From X-ray and ultrasound images to cutting-edge 3D and 4D body images using CT scans, MRI, PET, or other advanced technologies, bioimaging is a powerful tool for viewing the internal workings of the body and its diseases.
Despite great strides in bioimaging, the field falls far short of its potential. Clinicians want to be able to treat these pictures quantitatively—to say, for example, by how much a tumor grew or shrank in response to treatment. About 40 percent of clinical trials use imaging this way.
But there is no strong measurement foundation to make those assessments accurate, reliable, and repeatable. In drug discovery, such "quantitative" imaging may be distributed among numerous test centers—and sometimes as much as 50 percent of the clinical data is useless because valid comparisons can't be made between two sites due to the lack of adequate standards.

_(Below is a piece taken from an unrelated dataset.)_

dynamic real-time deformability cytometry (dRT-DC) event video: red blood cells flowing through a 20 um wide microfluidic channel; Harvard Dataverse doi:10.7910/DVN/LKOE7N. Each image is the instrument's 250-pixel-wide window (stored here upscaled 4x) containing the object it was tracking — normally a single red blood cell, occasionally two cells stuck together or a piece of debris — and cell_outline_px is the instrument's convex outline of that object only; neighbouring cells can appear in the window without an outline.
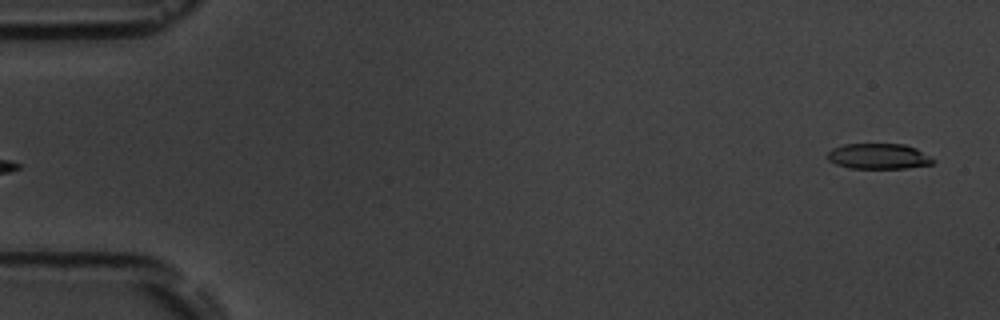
{"species": "common noctule bat (a hibernating species)", "species_latin": "Nyctalus noctula", "temperature_condition": "room temperature", "stored_images_in_passage": 6, "segment_of_instrument_passage": [2, 2], "camera_frame_rate_fps": 3000, "um_per_image_px": 0.085, "animal": {"sex": "male", "body_mass_g": 19.5, "forearm_length_mm": 54.6}, "frame": {"image": 1, "passage_image": 6, "time_ms": 6.333, "image_size_px": [1000, 320], "cell_outline_px": [[936, 160], [932, 164], [908, 168], [848, 168], [836, 164], [828, 160], [828, 152], [832, 148], [844, 144], [904, 144], [916, 148]], "centroid_in_image_um": [74.68, 13.28], "position_along_channel_um": 10.3, "area_um2": 15.72}}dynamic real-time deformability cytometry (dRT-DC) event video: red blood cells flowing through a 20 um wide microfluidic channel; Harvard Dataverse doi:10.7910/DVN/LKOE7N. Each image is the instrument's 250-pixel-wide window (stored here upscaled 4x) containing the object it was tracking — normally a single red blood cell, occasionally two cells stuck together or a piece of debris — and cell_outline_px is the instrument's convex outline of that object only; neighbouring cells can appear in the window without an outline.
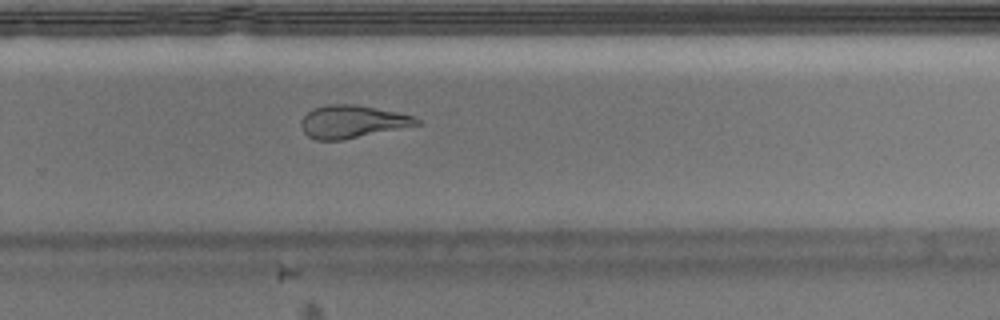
{"species": "Egyptian fruit bat (a non-hibernating species)", "species_latin": "Rousettus aegyptiacus", "temperature_condition": "warm", "stored_images_in_passage": 48, "camera_frame_rate_fps": 3000, "um_per_image_px": 0.085, "animal": {"sex": "male"}, "frame": {"image": 1, "passage_image": 35, "time_ms": 11.333, "image_size_px": [1000, 320], "cell_outline_px": [[420, 124], [344, 140], [316, 140], [308, 136], [300, 128], [300, 120], [312, 108], [324, 104], [352, 104], [396, 112], [416, 116], [420, 120]], "centroid_in_image_um": [29.9, 10.34], "position_along_channel_um": 299.9, "area_um2": 22.08}, "authors_computed_cell_mechanics": {"area_um2": 21.9929, "velocity_mm_per_s": 3.9843, "shape_relaxation_time_tau1_ms": null, "shape_relaxation_time_tau2_ms": 2.0917, "deformation_change_tau1": null, "deformation_change_tau2": 0.1128}}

For similar reasons, bioimaging technology usually is incapable of diagnosis—distinguishing between aggressive and benign tumors, for example. Advances in bioimaging will turn pictures into reliable data that can be used by medical professionals for diagnosis and analysis, reducing the need for biopsies and other invasive procedures and improving early detection and treatment of cancers, targeted drug therapies, and the monitoring of joint, valve, and organ replacements.
Many of the current roadblocks in moving from simple observation to quantitative diagnosis are issues of measurement and standards. Such a complex field requires a broad, interdisciplinary approach, marrying the physical, chemical, biological, and information sciences. NIST has strengths in all those areas and a long tradition in multidisciplinary research. NIST will partner its expertise in the physical and information sciences with the experience and know-how of the National Institutes of Health (NIH) and the bioimaging industry to develop the needed measurement capabilities.